Verdins are diminutive, endearing birds, the only western hemisphere member of a family of birds, Remizidae. Verdins, exclusively found here in our deserts, have a yellow head, chestnut-colored epaulets, and are otherwise gray colored. Verdins construct spherical nests with an entrance-exit tunnel near the bottom of the softball-sized sphere. Such a nest protects the verdins from the weather extremes in deserts, apparently such an important function that verdins sleep in them all year long, regardless of whether they are nesting or not. When they are nesting and rearing young, these spheres of sticks probably serve to protect their hatchlings from predators, at least most of the time.

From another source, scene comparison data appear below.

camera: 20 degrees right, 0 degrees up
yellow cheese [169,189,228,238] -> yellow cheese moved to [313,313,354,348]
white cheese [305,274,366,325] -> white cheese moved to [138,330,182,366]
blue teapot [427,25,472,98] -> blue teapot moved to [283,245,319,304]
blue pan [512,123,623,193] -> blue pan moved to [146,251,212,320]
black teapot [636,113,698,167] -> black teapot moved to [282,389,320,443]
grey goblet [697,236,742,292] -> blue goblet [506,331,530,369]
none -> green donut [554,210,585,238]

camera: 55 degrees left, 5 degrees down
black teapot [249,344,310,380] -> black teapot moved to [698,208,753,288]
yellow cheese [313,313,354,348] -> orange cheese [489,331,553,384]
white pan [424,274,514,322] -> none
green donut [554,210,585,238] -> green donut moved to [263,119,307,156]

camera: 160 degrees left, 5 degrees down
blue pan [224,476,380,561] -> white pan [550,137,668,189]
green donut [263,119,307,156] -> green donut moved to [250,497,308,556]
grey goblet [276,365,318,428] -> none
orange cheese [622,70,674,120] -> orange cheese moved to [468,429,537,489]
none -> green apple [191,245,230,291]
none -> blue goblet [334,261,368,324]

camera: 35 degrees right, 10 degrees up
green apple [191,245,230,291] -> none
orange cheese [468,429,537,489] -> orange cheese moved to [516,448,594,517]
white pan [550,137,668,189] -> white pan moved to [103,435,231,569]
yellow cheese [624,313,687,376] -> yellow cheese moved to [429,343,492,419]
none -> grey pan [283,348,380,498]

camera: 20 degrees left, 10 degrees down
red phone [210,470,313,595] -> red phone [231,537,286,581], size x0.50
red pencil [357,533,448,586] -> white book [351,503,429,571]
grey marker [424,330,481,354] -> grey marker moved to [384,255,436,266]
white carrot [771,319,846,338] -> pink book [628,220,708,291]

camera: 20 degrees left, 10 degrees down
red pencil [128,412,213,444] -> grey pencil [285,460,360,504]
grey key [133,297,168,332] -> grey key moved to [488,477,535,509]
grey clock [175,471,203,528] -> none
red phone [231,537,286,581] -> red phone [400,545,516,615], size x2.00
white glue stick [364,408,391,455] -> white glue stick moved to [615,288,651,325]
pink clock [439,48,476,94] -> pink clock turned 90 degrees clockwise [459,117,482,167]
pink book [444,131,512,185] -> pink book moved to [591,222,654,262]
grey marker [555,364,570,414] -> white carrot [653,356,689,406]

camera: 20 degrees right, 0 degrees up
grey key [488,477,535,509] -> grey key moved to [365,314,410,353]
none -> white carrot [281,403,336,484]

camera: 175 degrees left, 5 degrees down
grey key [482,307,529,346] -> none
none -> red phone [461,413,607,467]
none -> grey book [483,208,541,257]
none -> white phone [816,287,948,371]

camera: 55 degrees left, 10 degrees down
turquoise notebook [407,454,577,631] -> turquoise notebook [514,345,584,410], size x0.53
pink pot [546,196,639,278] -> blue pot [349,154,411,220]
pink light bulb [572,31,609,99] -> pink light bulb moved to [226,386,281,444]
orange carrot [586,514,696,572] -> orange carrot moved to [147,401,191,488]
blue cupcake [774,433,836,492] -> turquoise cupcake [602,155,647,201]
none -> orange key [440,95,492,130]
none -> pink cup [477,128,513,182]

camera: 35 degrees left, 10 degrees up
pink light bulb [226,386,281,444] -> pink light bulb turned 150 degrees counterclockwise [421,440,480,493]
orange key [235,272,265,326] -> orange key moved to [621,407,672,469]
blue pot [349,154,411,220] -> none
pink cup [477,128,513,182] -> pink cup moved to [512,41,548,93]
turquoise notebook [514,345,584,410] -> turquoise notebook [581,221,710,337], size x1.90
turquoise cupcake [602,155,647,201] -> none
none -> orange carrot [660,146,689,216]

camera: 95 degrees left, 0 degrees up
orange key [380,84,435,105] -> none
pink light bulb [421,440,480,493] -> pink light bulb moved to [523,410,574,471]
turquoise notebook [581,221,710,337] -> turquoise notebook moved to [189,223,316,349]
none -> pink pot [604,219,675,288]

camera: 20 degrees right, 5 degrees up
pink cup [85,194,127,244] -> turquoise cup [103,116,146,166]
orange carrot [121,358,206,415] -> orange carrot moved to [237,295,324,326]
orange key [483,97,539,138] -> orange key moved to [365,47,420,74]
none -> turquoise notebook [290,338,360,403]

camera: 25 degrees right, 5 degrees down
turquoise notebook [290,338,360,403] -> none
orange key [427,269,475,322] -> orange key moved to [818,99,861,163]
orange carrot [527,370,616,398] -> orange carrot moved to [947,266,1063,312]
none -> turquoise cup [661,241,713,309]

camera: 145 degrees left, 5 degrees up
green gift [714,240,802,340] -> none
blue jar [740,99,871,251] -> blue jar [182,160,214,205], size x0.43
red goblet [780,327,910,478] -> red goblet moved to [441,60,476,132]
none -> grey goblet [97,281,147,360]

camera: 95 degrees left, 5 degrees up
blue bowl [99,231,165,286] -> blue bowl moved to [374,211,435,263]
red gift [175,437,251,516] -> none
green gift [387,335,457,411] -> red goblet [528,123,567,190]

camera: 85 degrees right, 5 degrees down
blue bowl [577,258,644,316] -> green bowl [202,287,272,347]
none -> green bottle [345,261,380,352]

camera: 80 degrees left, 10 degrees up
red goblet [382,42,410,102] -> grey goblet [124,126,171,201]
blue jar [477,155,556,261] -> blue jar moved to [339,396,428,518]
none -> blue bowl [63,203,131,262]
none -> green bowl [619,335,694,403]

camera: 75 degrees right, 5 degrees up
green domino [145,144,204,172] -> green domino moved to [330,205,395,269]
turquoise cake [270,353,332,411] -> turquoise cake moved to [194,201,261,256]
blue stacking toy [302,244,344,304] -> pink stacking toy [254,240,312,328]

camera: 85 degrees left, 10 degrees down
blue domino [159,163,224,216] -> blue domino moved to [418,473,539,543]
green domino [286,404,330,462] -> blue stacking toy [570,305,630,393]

In preparation for nesting, this year the verdins built their nest in the Palo Adan. Given that it was such a busy tree, with the comings and goings of birds all day long, I questioned their choice, but they did not listen to me. Most birds nest in hidden locations, away from the eyes of potential nest marauders. I watched the verdins bring sticks in and expertly fit them into place, and the sphere quickly took shape. When ready, the verdins copulated on a branch immediately outside their nest entrance, again and again. Then the female would once a day disappear into the nest where I assumed she was laying her egg and then emerge sometime later. Eventually she spent more time in the nest which I interpreted as the beginning of incubation. A couple of days later I watched as house sparrows, tore open the top for the nest sphere and consumed the verdin’s eggs. House sparrows are European birds introduced to North America by human immigrants who thought they would cleverly bring with them each of the bird species mentioned in William Shakespeare’s plays and sonnets. Starlings and house sparrows were the two species that survived and spread across North America. The verdins disappeared for two weeks. I hoped they might regroup and nest elsewhere, and perhaps they did. Then the verdins returned and sat on that same branch were the consummated their bond so many times before, but this time, in front of the tattered remains of their nest, they emitted a mournful, prolonged chatter like none I had ever heard before. 

Of course, I have no way of knowing for certain what the verdins were communicating. However, it caused me to think of how we humans try so hard to elevate ourselves as separate and above the other species we share this planet with. “It's just a cow, a lizard, or a chicken, or a verdin” and so could not have the same sense of loss, of a future and a past. In her book, “The Genius of Birds," Jennifer Ackerman showed us how birds can be problem solvers and tool users at levels far in excess of human children (and probably some adults). Every time we draw a line and say “that’s what makes humans above other animals,” we then find some animal capable of crossing that line. Instead of looking for those differences, it is far easier to identify what joins us together, and perhaps by not discounting those other species, their ability to have responses that would be similar to ours if or situations were reversed, we would then better stewards of this planet.

Nullius in verba

Go outside, tip your hat to a chuckwalla (and a cactus), and be safe.